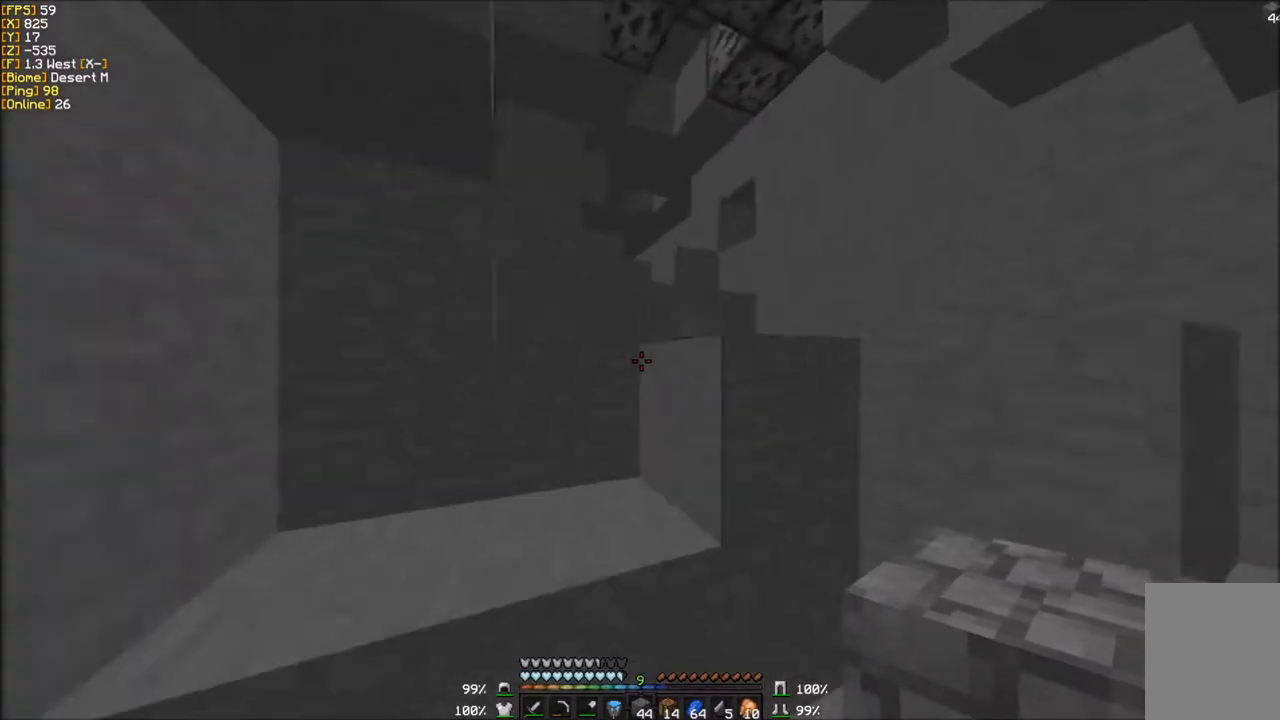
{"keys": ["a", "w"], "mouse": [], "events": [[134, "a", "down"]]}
* * *
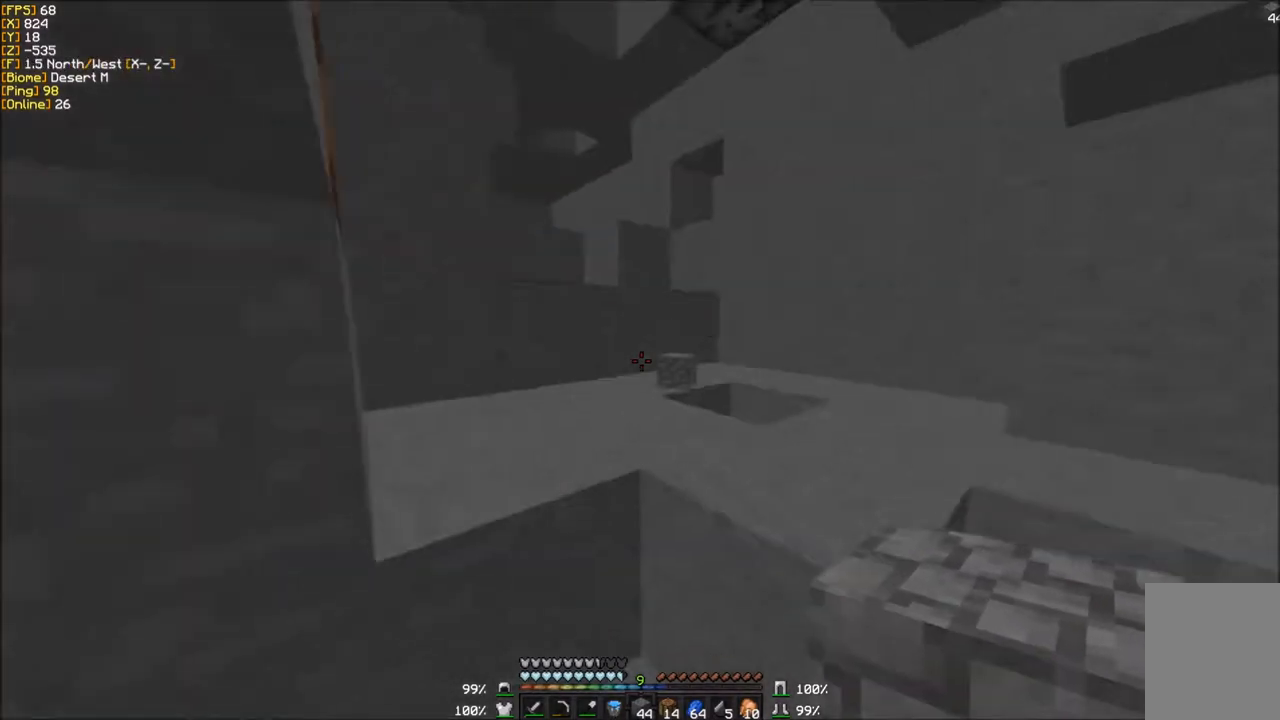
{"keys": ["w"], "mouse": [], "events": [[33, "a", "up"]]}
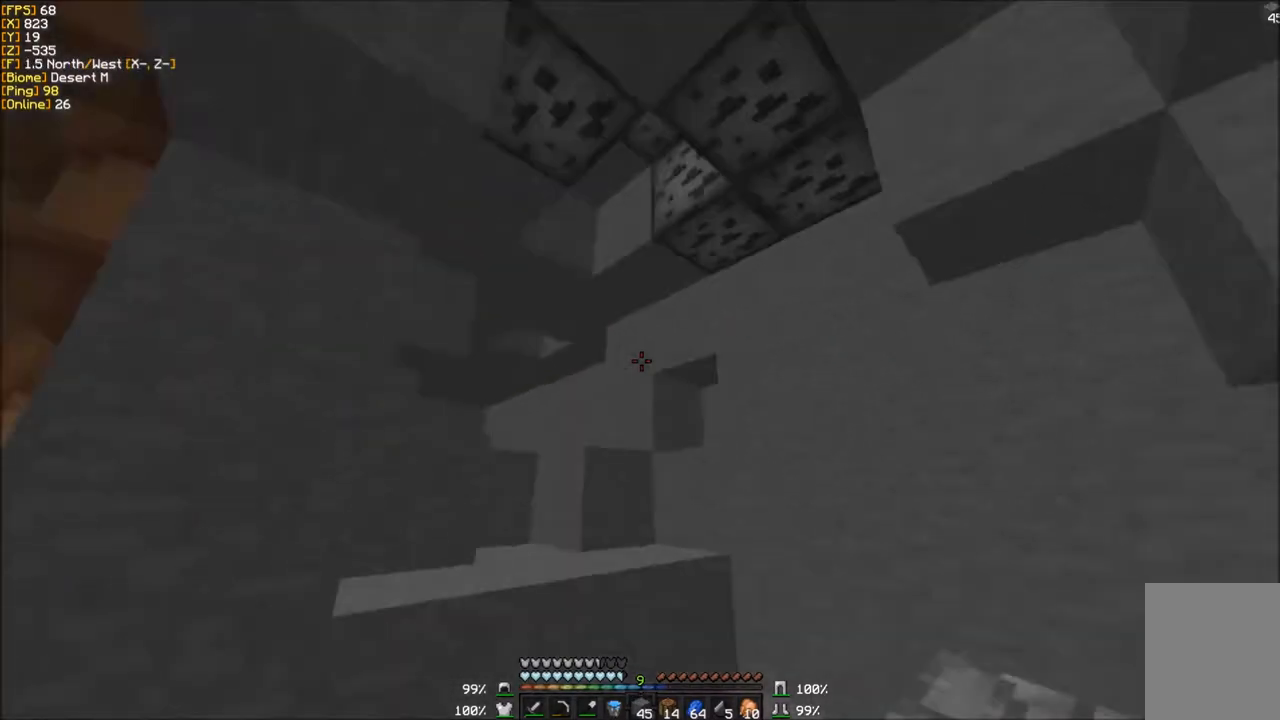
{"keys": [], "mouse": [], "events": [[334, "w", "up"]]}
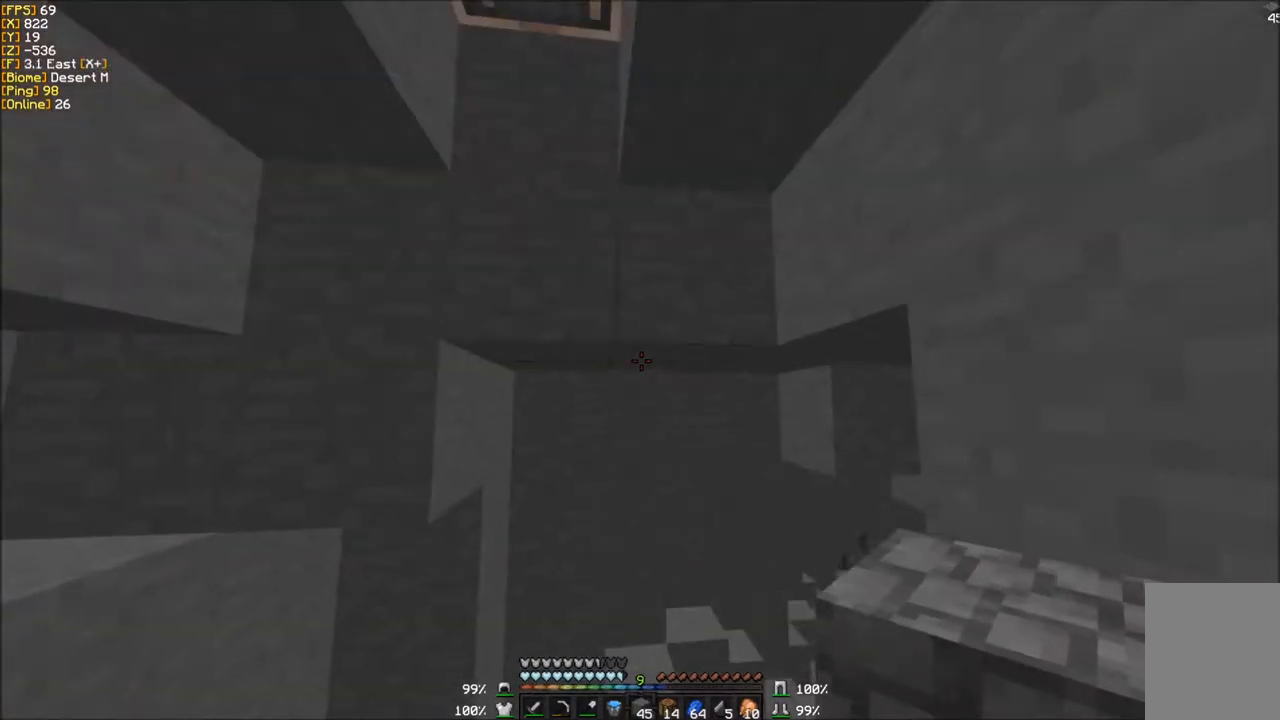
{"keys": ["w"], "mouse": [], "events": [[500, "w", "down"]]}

● **TASK PROMPT**: Take every line above where "down" appears and copy it.

● **EXERCISE ANSWER**:
{"keys": ["a", "w"], "mouse": [], "events": [[134, "a", "down"]]}
{"keys": ["w"], "mouse": [], "events": [[500, "w", "down"]]}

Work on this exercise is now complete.